- Exercise requirements: Scan the entries below for the word "ankle" and copy every line where it turns up.
+ + + + +
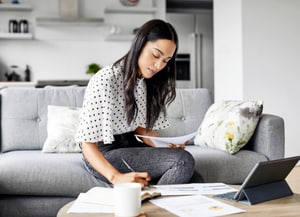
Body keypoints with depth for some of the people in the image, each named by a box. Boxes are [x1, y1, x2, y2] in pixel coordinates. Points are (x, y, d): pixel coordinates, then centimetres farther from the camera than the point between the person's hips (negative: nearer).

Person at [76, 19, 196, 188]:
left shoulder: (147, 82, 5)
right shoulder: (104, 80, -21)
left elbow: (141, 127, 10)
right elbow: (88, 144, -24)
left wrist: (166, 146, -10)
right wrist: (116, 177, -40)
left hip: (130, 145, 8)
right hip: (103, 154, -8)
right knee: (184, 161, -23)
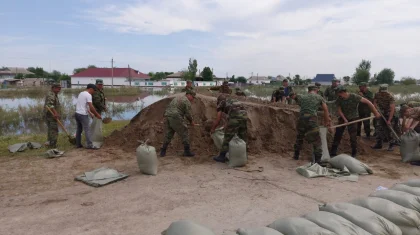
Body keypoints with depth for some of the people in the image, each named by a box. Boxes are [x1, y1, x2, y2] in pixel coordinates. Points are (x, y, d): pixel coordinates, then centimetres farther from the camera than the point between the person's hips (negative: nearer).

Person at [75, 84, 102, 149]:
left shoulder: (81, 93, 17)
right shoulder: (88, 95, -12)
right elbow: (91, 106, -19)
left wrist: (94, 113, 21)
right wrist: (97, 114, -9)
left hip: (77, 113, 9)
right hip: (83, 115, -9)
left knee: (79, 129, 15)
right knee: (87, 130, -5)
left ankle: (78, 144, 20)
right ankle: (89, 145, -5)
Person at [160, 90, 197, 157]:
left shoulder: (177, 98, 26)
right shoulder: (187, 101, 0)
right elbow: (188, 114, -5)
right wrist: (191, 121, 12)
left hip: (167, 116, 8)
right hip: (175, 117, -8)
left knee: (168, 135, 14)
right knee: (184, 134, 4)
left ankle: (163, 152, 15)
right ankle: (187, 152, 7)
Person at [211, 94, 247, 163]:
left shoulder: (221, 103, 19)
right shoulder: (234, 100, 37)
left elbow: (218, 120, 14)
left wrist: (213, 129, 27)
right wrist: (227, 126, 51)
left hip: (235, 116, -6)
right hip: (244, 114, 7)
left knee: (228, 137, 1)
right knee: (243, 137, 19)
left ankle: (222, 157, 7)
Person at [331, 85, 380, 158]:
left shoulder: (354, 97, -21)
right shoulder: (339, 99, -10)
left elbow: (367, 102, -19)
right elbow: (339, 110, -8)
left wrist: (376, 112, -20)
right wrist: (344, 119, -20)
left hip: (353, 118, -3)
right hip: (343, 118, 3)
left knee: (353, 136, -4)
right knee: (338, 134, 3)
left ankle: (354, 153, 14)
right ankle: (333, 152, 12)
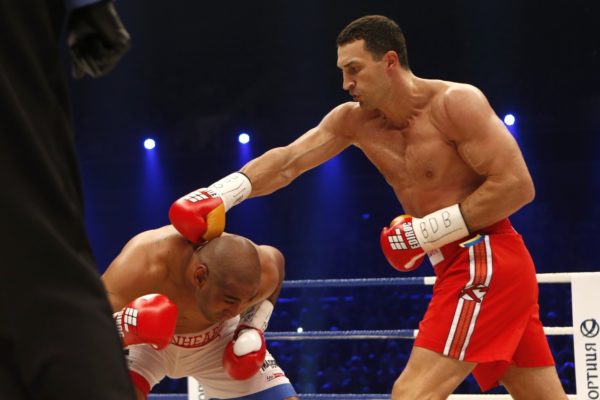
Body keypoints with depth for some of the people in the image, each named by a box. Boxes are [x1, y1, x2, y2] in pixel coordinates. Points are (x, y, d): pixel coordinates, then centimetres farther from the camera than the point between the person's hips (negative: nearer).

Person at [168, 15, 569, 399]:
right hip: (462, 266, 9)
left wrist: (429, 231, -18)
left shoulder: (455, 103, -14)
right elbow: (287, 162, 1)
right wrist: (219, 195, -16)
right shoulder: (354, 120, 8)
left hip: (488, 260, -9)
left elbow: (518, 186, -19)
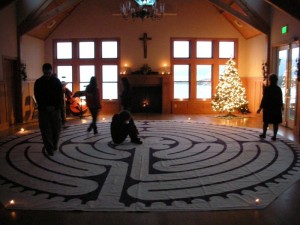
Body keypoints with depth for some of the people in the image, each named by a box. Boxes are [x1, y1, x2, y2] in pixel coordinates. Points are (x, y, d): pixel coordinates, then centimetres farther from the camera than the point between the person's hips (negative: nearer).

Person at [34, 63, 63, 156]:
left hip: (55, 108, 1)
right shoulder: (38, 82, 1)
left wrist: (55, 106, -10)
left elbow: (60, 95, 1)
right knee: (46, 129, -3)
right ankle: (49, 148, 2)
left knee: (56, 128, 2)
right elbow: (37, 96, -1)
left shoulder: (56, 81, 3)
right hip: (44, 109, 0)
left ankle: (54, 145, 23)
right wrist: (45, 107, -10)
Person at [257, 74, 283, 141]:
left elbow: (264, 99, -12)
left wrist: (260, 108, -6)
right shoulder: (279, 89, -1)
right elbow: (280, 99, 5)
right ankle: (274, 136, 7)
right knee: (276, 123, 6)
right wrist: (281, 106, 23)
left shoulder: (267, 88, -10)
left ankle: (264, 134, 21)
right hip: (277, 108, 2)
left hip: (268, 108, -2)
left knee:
+ + + + +
- Exercise result:
left ankle: (78, 144, 20)
right ankle: (89, 145, -5)
left ankle: (163, 152, 15)
right ankle: (187, 152, 7)
left ankle: (222, 157, 7)
left ankle: (354, 153, 14)
right ankle: (333, 152, 12)
right ankle: (49, 148, 2)
left ankle: (54, 145, 23)
right ankle: (274, 136, 7)
left ankle: (264, 134, 21)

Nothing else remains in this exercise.